**Activity:**
Your reply should reproduce each entry exactly and contain no pictures.

**Dataset entries:**
+===+

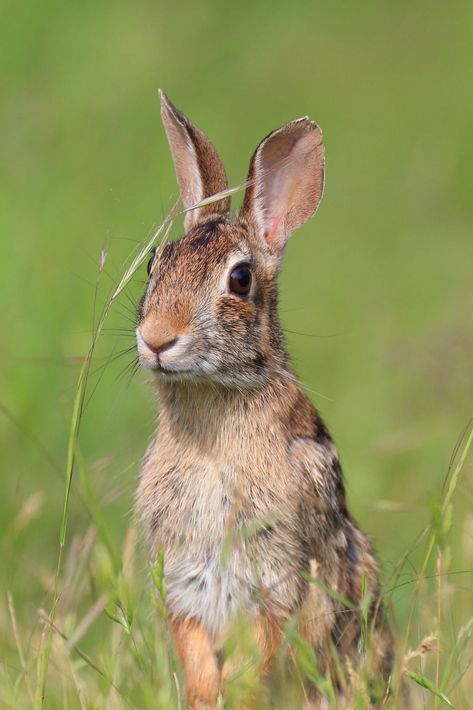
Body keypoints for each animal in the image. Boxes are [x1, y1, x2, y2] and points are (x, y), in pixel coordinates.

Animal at [135, 92, 392, 708]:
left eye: (240, 279)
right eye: (155, 263)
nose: (156, 339)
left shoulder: (274, 581)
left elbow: (259, 656)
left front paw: (242, 696)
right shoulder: (184, 585)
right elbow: (196, 655)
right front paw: (203, 698)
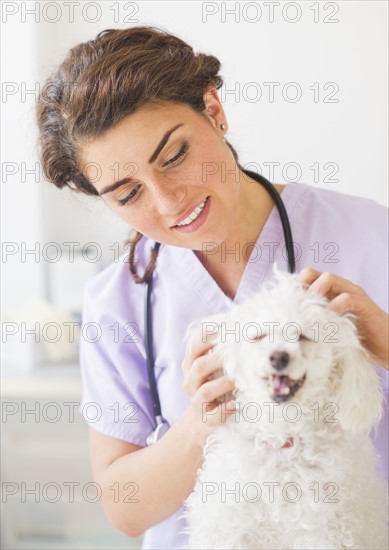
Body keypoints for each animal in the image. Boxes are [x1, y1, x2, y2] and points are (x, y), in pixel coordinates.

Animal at [180, 268, 386, 550]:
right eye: (258, 336)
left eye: (303, 336)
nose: (279, 357)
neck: (282, 443)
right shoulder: (229, 527)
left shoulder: (324, 531)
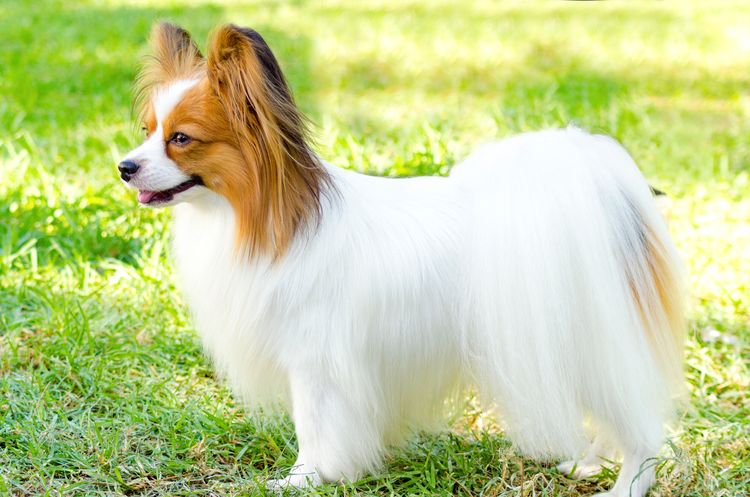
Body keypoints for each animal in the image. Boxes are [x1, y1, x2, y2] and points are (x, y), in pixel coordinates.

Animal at [119, 23, 688, 496]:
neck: (265, 217)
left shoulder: (317, 362)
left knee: (642, 431)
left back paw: (623, 487)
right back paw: (587, 464)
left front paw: (302, 480)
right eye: (147, 131)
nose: (124, 166)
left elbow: (313, 428)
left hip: (589, 346)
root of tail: (610, 197)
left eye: (181, 139)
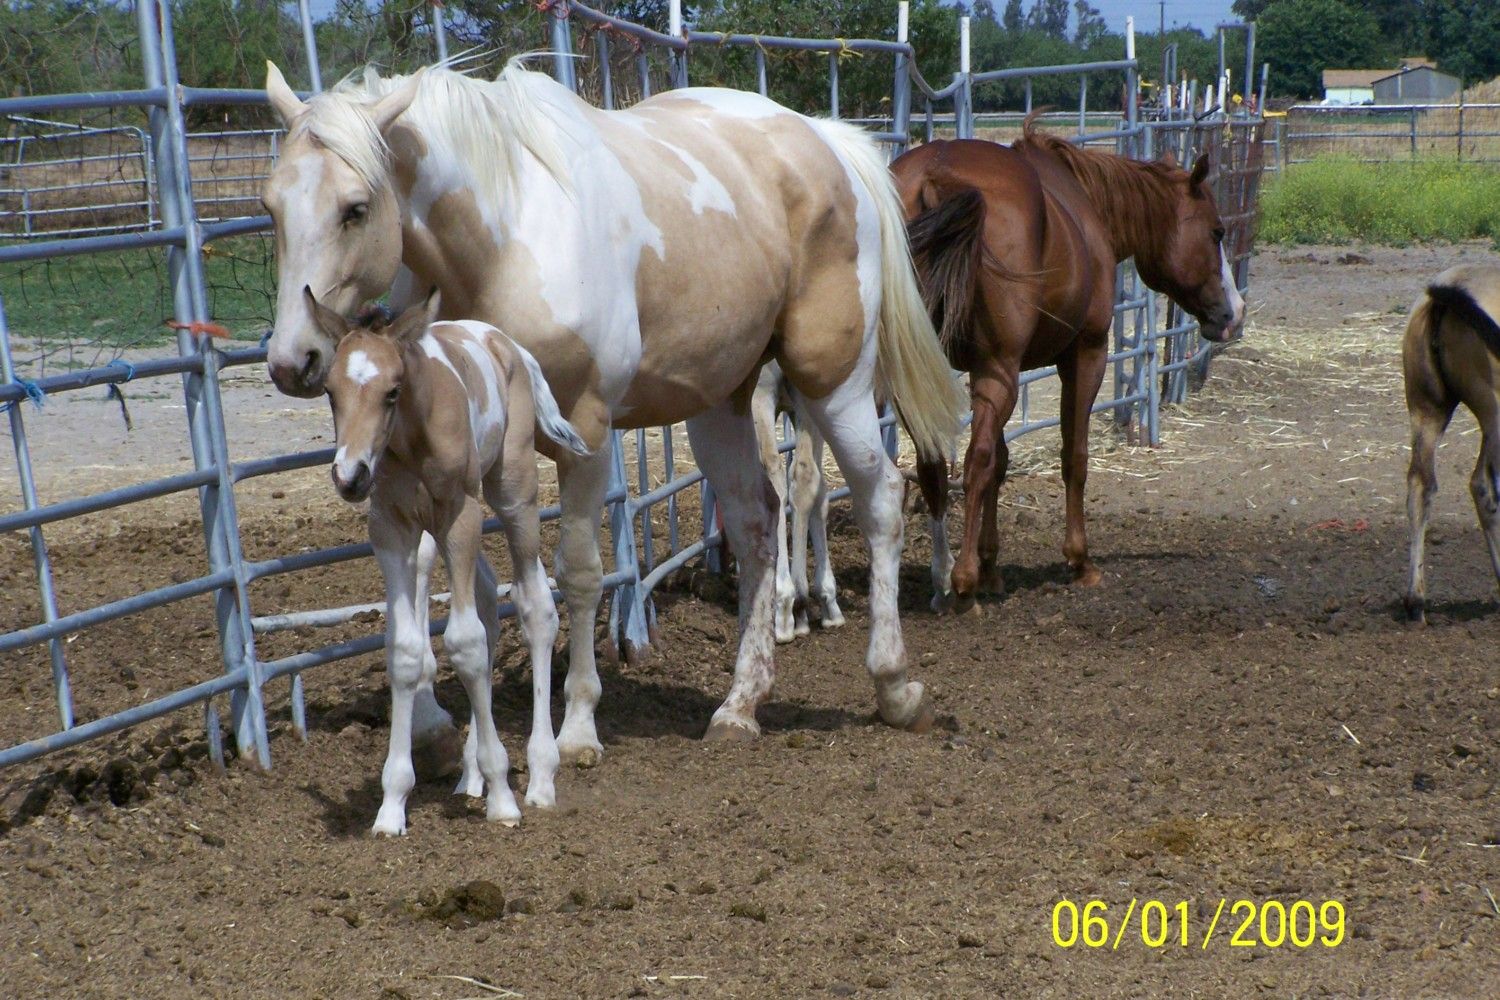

+===+

**Solution for this task:**
Body keypoints for each animal in the image. Boxes are [x1, y1, x2, y2] and points are (x, y), in pixel coordinates.

Animal at [135, 92, 392, 708]:
left eye: (240, 279)
right eye: (155, 263)
nose: (156, 339)
left shoulder: (274, 581)
left elbow: (259, 656)
left front paw: (242, 696)
right shoulder: (184, 585)
right elbow: (196, 655)
right front paw: (203, 698)
Body keypoints for each animal in the image. Boxes are [x1, y1, x2, y2] and points are (x, y), in pixel coordinates.

Animal at [180, 268, 386, 550]:
right eye: (258, 336)
left eye: (303, 336)
nose: (279, 357)
neck: (282, 443)
right shoulder: (229, 527)
left shoulder: (324, 531)
Body keypoints for each animal in the image. Boxes are [x1, y1, x2, y2] and points are (x, y), in pixel coordinates.

Animal at [119, 23, 688, 496]:
neck: (265, 217)
left shoulder: (317, 362)
left knee: (642, 431)
left back paw: (623, 487)
right back paw: (587, 464)
left front paw: (302, 480)
right eye: (147, 131)
nose: (124, 166)
left elbow: (313, 428)
left hip: (589, 346)
root of tail: (610, 197)
left eye: (181, 139)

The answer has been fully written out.